Exercise brief: Type out every line of the data again, exactly.

Stored data:
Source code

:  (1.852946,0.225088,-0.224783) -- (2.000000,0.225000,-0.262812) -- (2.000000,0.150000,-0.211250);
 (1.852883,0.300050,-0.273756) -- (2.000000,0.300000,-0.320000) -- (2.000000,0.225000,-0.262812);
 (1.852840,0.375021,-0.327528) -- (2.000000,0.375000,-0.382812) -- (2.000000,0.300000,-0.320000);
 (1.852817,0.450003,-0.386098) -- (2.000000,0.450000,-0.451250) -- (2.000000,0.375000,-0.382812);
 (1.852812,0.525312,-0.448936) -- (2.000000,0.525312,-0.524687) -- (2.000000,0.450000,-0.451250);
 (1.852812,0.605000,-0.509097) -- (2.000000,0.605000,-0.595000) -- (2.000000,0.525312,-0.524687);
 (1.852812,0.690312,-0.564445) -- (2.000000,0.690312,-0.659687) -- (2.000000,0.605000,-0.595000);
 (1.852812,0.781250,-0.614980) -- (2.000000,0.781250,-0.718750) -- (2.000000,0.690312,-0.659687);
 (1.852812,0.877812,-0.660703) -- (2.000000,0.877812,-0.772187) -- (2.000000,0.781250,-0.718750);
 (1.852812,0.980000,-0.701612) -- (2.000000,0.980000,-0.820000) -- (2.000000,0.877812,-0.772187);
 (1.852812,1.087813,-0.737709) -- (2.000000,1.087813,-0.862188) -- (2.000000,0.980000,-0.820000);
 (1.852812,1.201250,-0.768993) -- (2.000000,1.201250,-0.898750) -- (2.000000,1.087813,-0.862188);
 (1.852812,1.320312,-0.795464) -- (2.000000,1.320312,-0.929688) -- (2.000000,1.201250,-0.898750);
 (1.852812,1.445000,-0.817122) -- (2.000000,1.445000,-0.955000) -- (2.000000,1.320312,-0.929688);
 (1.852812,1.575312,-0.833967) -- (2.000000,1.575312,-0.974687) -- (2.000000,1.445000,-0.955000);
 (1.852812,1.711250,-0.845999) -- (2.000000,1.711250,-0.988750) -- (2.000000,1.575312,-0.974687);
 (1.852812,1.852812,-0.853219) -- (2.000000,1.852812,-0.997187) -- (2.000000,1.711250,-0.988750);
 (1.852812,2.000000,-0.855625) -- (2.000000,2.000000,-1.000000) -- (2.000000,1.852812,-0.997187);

Response to the exercise:
Source code

:  (1.852946,0.225088,-0.224783) -- (2.000000,0.225000,-0.262812) -- (2.000000,0.150000,-0.211250);
 (1.852883,0.300050,-0.273756) -- (2.000000,0.300000,-0.320000) -- (2.000000,0.225000,-0.262812);
 (1.852840,0.375021,-0.327528) -- (2.000000,0.375000,-0.382812) -- (2.000000,0.300000,-0.320000);
 (1.852817,0.450003,-0.386098) -- (2.000000,0.450000,-0.451250) -- (2.000000,0.375000,-0.382812);
 (1.852812,0.525312,-0.448936) -- (2.000000,0.525312,-0.524687) -- (2.000000,0.450000,-0.451250);
 (1.852812,0.605000,-0.509097) -- (2.000000,0.605000,-0.595000) -- (2.000000,0.525312,-0.524687);
 (1.852812,0.690312,-0.564445) -- (2.000000,0.690312,-0.659687) -- (2.000000,0.605000,-0.595000);
 (1.852812,0.781250,-0.614980) -- (2.000000,0.781250,-0.718750) -- (2.000000,0.690312,-0.659687);
 (1.852812,0.877812,-0.660703) -- (2.000000,0.877812,-0.772187) -- (2.000000,0.781250,-0.718750);
 (1.852812,0.980000,-0.701612) -- (2.000000,0.980000,-0.820000) -- (2.000000,0.877812,-0.772187);
 (1.852812,1.087813,-0.737709) -- (2.000000,1.087813,-0.862188) -- (2.000000,0.980000,-0.820000);
 (1.852812,1.201250,-0.768993) -- (2.000000,1.201250,-0.898750) -- (2.000000,1.087813,-0.862188);
 (1.852812,1.320312,-0.795464) -- (2.000000,1.320312,-0.929688) -- (2.000000,1.201250,-0.898750);
 (1.852812,1.445000,-0.817122) -- (2.000000,1.445000,-0.955000) -- (2.000000,1.320312,-0.929688);
 (1.852812,1.575312,-0.833967) -- (2.000000,1.575312,-0.974687) -- (2.000000,1.445000,-0.955000);
 (1.852812,1.711250,-0.845999) -- (2.000000,1.711250,-0.988750) -- (2.000000,1.575312,-0.974687);
 (1.852812,1.852812,-0.853219) -- (2.000000,1.852812,-0.997187) -- (2.000000,1.711250,-0.988750);
 (1.852812,2.000000,-0.855625) -- (2.000000,2.000000,-1.000000) -- (2.000000,1.852812,-0.997187);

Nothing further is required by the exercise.